Short answer. Agent failures hide between the steps, and request-response logging records only the input and the final answer, so the step that went wrong is invisible. Trace every step, the model calls, tool inputs and outputs, decisions, retries, tokens, and cost, and the silent failures become debuggable. The OpenTelemetry GenAI conventions now define exactly what to capture, so you can instrument once and keep it portable.
Most of the agent's chain runs in the dark. The one place the truth diverged from the output is only visible where it was traced. Hero image.
Key facts.
- An agent produces far more telemetry than a web request, and its multi-step reasoning does not fit a fixed log schema, which is why request-response logging cannot capture what an agent actually did (OpenTelemetry GenAI semantic conventions, 2025).
- There is now a standard: OpenTelemetry's GenAI semantic conventions (v1.37) define how to trace agent invocation, tool calls, token usage, cost, and model decisions, with attributes like
gen_ai.operation.nameandgen_ai.usage.input_tokens(OpenTelemetry, 2025-2026). - The silent failures only appear in the trace: a tool that returned an error treated as success, or a reasoning-action mismatch, leaves the final answer looking fine and is visible only when you can inspect each step (cross-ref MAST, arXiv:2503.13657).
Why doesn't normal logging work for agents?
Because an agent is not a request, it is a sequence of decisions. A web request produces a line or two of logs: in, out, status. A single agent run produces a model call with a large prompt and completion, several tool calls each with structured inputs and outputs, retries, a token and cost tally, and a chain of reasoning that decided what to do next. Standard logging was built to record the in and out of a stateless request, and an agent's multi-step, non-deterministic reasoning does not fit that fixed schema. So your logs show that the agent ran and what it finally said, and almost nothing about how it got there, which is exactly the part that broke.
What a trace shows that a log doesn't
A trace records every step as a connected span: each model call, each tool call with its real input and output, each decision, the tokens and cost, and how they nest. That is where the silent failures live. The support agent that reported a refund as done when the tool returned an error inside a 200 response, the agent whose stated reasoning pointed one way while its action went another, the run that quietly retried a failing call many times, none of these change the final answer's appearance. They are invisible in a log and obvious in a trace, because the trace lets you see the exact step where the truth and the output diverged.

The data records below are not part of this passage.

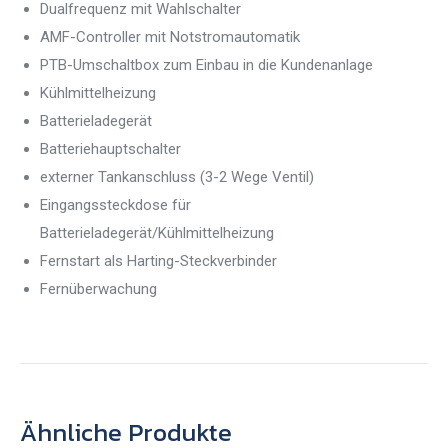
Dualfrequenz mit Wahlschalter
AMF-Controller mit Notstromautomatik
PTB-Umschaltbox zum Einbau in die Kundenanlage
Kühlmittelheizung
Batterieladegerät
Batteriehauptschalter
externer Tankanschluss (3-2 Wege Ventil)
Eingangssteckdose für
Batterieladegerät/Kühlmittelheizung
Fernstart als Harting-Steckverbinder
Fernüberwachung
Ähnliche Produkte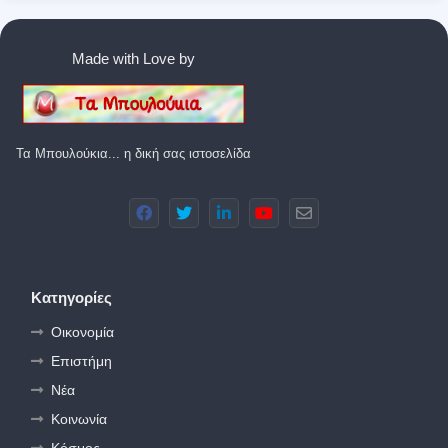
Made with Love by
Τα Μπουλούκια... η δική σας ιστοσελίδα
Κατηγορίες
Οικονομία
Επιστήμη
Νέα
Κοινωνία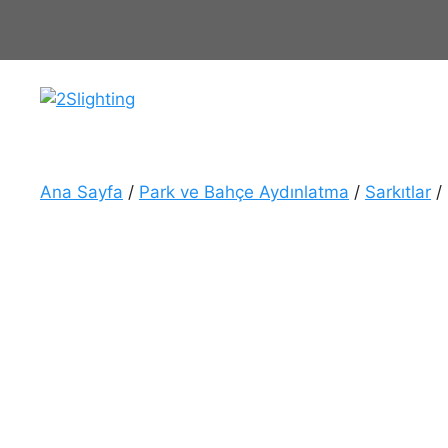
İçeriğe
atla
Ana Sayfa
/
Park ve Bahçe Aydınlatma
/
Sarkıtlar
/ 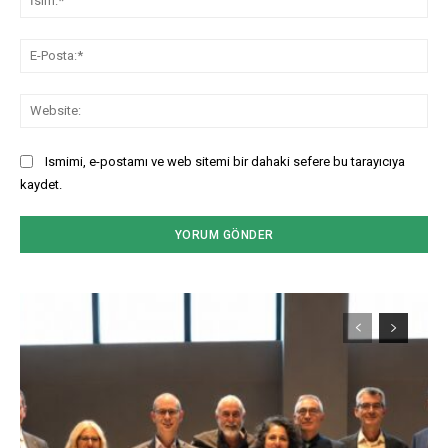
E-
Pos
Web
Ismimi, e-postamı ve web sitemi bir dahaki sefere bu tarayıcıya
kaydet.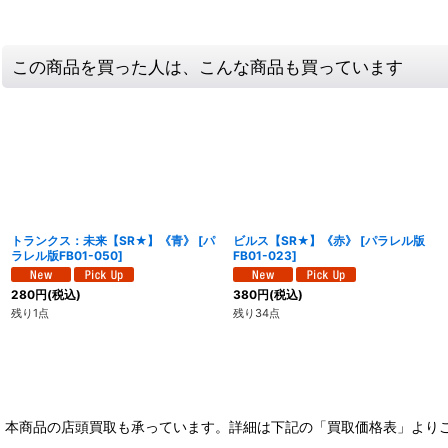
この商品を買った人は、こんな商品も買っています
トランクス：未来【SR★】《青》
[
パ
ビルス【SR★】《赤》
[
パラレル版
ラレル版FB01-050
]
FB01-023
]
280
円
(税込)
380
円
(税込)
残り1点
残り34点
本商品の店頭買取も承っています。詳細は下記の「買取価格表」より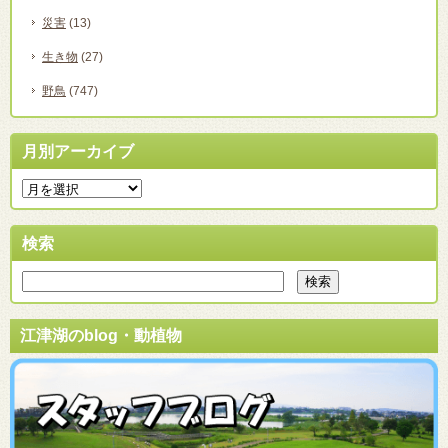
災害
(13)
生き物
(27)
野鳥
(747)
月別アーカイブ
検索
江津湖のblog・動植物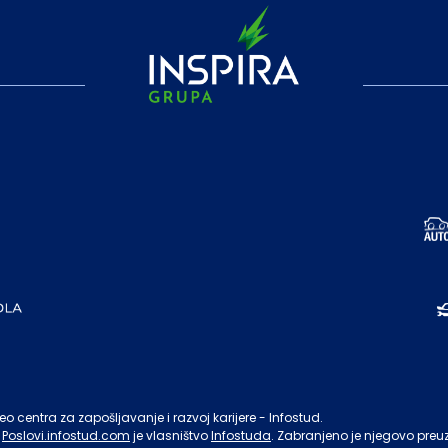
o centra za zapošljavanje i razvoj karijere - Infostud.
Poslovi.infostud.com
je vlasništvo
Infostuda
. Zabranjeno je njegovo preu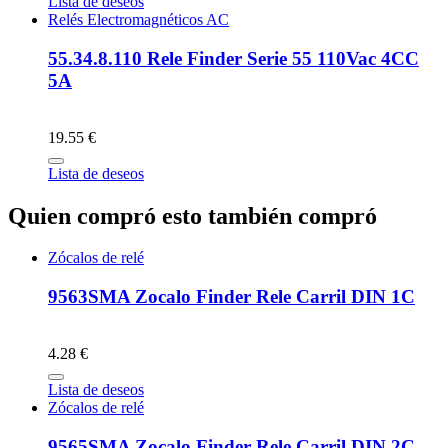
Lista de deseos
Relés Electromagnéticos AC
55.34.8.110 Rele Finder Serie 55 110Vac 4CC
5A
19.55 €
Lista de deseos
Quien compró esto también compró
Zócalos de relé
9563SMA Zocalo Finder Rele Carril DIN 1C
4.28 €
Lista de deseos
Zócalos de relé
9565SMA Zocalo Finder Rele Carril DIN 2C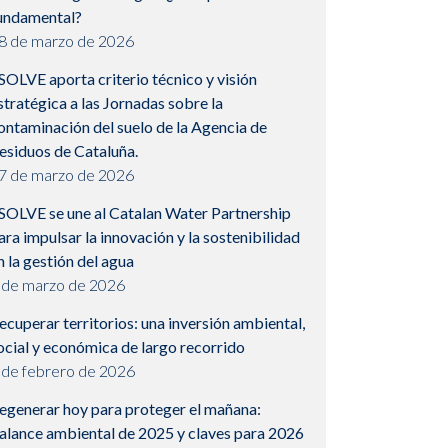
undamental?
8 de marzo de 2026
SOLVE aporta criterio técnico y visión
stratégica a las Jornadas sobre la
ontaminación del suelo de la Agencia de
esiduos de Cataluña.
7 de marzo de 2026
SOLVE se une al Catalan Water Partnership
ara impulsar la innovación y la sostenibilidad
n la gestión del agua
 de marzo de 2026
ecuperar territorios: una inversión ambiental,
ocial y económica de largo recorrido
 de febrero de 2026
egenerar hoy para proteger el mañana:
alance ambiental de 2025 y claves para 2026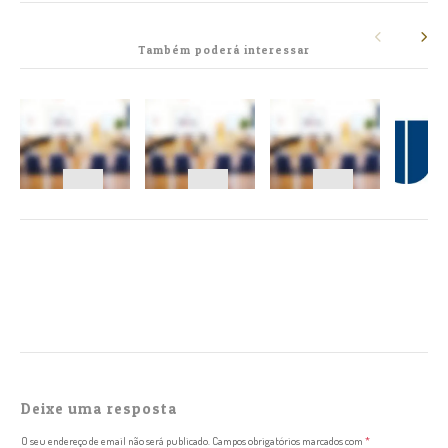
Também poderá interessar
NAVEGAÇÃO
Deixe uma resposta
O seu endereço de email não será publicado.
Campos obrigatórios marcados com
*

# A trace span makes the silent failure obvious: span: invoke_tool process_refund http.status: 200 output: { "success": false, "error": "card_declined" } agent.next_step: "Tell the customer the refund is complete" # The final answer looks fine. Only the trace shows it acted on a failed call.
A trace waterfall: the agent run as nested time-bars, model call, tool call, decision, with the one failed step marked in red where a log would show nothing. Diagram.
There's now a standard for it
You no longer have to invent the schema. OpenTelemetry's GenAI semantic conventions, at version 1.37, standardize how to trace LLM and agent applications: spans for agent creation and invocation, tool calling, and the model call, with defined attributes for the model and provider, token usage, cost, latency, and finish reason. The conventions exist because, as the spec notes, an LLM call produces far more telemetry than an HTTP request and an agent's reasoning cannot be captured in a fixed schema, so the standard defines what to record. Major observability tools have adopted it, which means you can instrument once and keep your traces portable across vendors instead of locking into one.
What to instrument
| Capture | Why it matters |
|---|---|
| Every step as a span | See the chain, not just the final answer |
| Tool inputs and outputs | Catch error-as-success and mis-read fields |
| The model's decision | Spot reasoning-action mismatch and drift |
| Tokens and cost per step | Find the cost blowups and retry spirals |
| Retries and errors | See loops and swallowed failures |
| A quality / eval signal | Tie each trace to whether the outcome was actually right |
The pattern is that an agent's failures hide between its steps, and a log that records only the input and the final output cannot show you the step where it went wrong. Trace every step, capture tool inputs and outputs and the model's decisions, adopt the OpenTelemetry GenAI conventions so it stays portable, and tie traces to whether the outcome was actually correct. None of that is a bigger model, which fails just as silently without instrumentation. It is the visibility layer that turns an invisible agent failure into a debuggable one, which is what VibeModel builds as the Pattern Intelligence Layer.
Frequently asked questions
Isn't my existing logging enough?
Not for agents. Standard logs capture the input and final output of a stateless request. An agent's failure is usually a wrong step in the middle, a swallowed tool error, a bad decision, which never shows up in input-output logging.
What's the most important thing to trace?
Tool inputs and outputs at each step. That is where error-as-success, mis-read fields, and silent failures appear. Pair it with the model's decision so you can see when reasoning and action diverged.
Do I have to build the tracing schema myself?
No. The OpenTelemetry GenAI semantic conventions define spans and attributes for agents, tools, and model calls, and major tools support them. Instrument to the standard once and your traces stay portable.